One-call construction of a fully-specified SpectralPrior.

Two modes:

  • Sequential (default): alpha selected first (from the topography field), then lambda selected given alpha (from design_matrix, data). Pass alpha_selector and/or lambda_selector to override the defaults (EmpiricalSpectralSlope + SpatialCVSelector when coords are supplied, else GCVSelector).

  • Joint: pass joint_selector=JointGCVSelector(...) to pick both alpha and lambda from one held-out-error optimization on (design_matrix, data). Overrides any sequential selectors. Recommended when EmpiricalSpectralSlope gives an alpha you don’t trust (e.g., on cells where the periodogram fit has low R² or yields very steep slopes).

Parameters:
  • topography – 2D topography field used only for alpha selection in the sequential mode. Ignored when joint_selector is set.

  • design_matrix – Dense M matrix, shape (n_points, n_modes).

  • data – Target vector that the LSQ fit targets. Typically cell.topo_m.

  • coords – Per-row (n_points, 2) spatial coordinates of the design_matrix rows — typically np.column_stack([cell.lon_m, cell.lat_m]). When supplied, the default lambda selector is SpatialCVSelector (spatial k-fold CV, the recommended choice for spatially- correlated topography); when omitted it falls back to GCVSelector. Ignored if lambda_selector is given.

  • alpha_selector – Sequential-mode selector overrides. Pass FixedAlpha / FixedLambda to short-circuit either step. Ignored when joint_selector is set.

  • lambda_selector – Sequential-mode selector overrides. Pass FixedAlpha / FixedLambda to short-circuit either step. Ignored when joint_selector is set.

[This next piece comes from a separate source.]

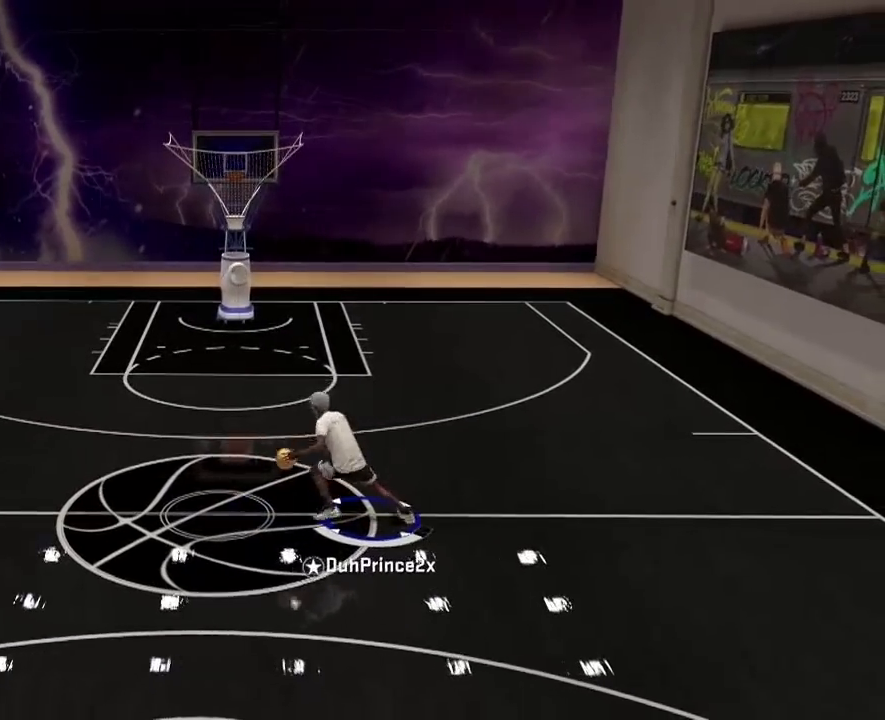
{"buttons": [], "left_stick": "center", "right_stick": "center", "events": []}
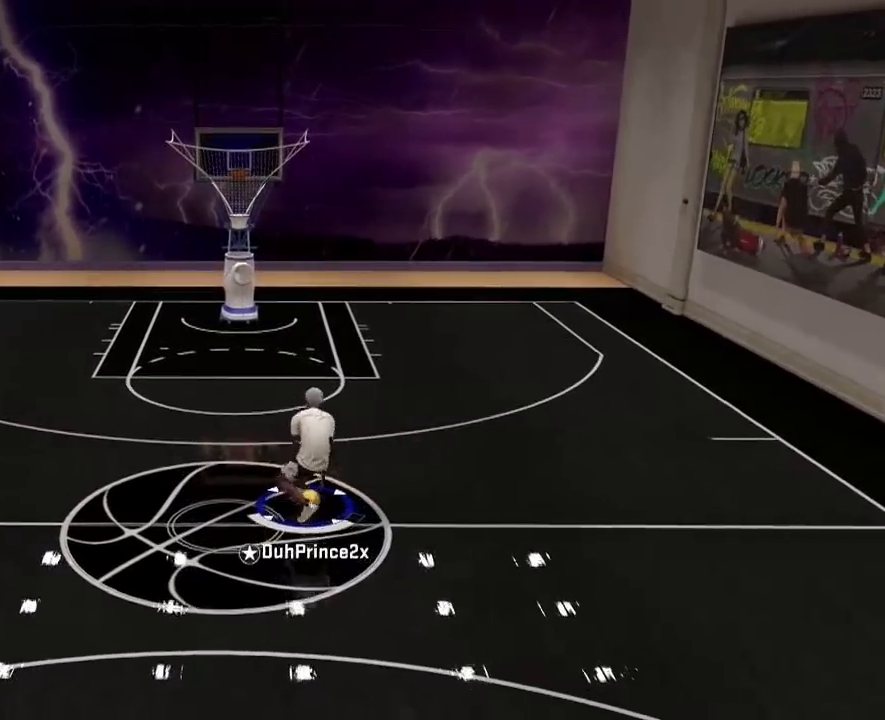
{"buttons": ["R2"], "left_stick": "center", "right_stick": "center", "events": [[166, "R2", "down"]]}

  • joint_selector – Joint-mode override. Currently JointGCVSelector is the only implementation.

  • eps – Passed through to SpectralPrior (DC-mode floor).

Returns:

Bundle of alpha, lmbda, prior, and (only in sequential mode with EmpiricalSpectralSlope) slope_fit. Thread both lmbda and prior into lin_reg.do — passing one without the other defeats the selection.